Montgomery was photographed countless times, as any on-line image search reveals. But given his fame and status, he was occasionally portrayed in oils. Most of the ones I found on the Web are shown below. As best I can tell, several -- perhaps most -- used photographic references rather than having been done from life. This was because most were painted during World War 2 when he was extremely busy on campaigns or involved in D-Day preparations. Also, they all depict Monty 1943-1945 -- at essentially the same age.
Reference photo by the famed Karsh of Ottawa.
Montgomery was known for having piercing blue eyes, but this portrait ignores that feature.
More of a sketch than a formal portrait.
An Impressionist-style portrait.
Here his eyes dominate.
Another sketchy portrait, but by a famous artist. John had enough in the way of reputation and connections that it's possible Monty might have sat for him.

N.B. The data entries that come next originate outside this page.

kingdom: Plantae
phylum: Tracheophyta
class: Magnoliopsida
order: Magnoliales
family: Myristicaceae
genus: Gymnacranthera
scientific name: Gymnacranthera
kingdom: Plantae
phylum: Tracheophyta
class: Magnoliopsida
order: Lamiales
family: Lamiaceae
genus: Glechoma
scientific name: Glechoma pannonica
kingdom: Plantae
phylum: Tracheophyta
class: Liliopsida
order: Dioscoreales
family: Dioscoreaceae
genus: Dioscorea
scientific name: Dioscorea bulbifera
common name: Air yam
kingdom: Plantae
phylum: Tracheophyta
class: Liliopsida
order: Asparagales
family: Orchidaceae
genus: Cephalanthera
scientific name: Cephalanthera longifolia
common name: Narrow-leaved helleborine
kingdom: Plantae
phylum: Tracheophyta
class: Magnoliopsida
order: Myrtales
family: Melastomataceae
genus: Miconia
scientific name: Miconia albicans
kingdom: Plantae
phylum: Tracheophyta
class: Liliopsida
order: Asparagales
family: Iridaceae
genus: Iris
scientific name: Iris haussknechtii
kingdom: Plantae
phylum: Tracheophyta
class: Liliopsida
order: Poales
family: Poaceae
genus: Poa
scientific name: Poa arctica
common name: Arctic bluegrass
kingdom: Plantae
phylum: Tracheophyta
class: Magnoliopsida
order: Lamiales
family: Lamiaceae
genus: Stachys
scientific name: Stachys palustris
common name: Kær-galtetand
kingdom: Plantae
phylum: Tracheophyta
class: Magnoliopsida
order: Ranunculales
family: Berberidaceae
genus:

Gunn was another well-known artist, and Montgomery might have sat for him as well. Generals in the British and American armies were allowed to deviate from regulation attire, and Monty notoriously wore sweaters and corduroy trousers. Here his attire is different from that, but still informal. I cannot positively identify the medal ribbon on his chest.
This pleasing portrait might have been painted after the German surrender in May of that year.
Painted before Monty died, but based on photos by the skilled painter-illustrator Cuneo. This was commissioned for the UK Defense Academy.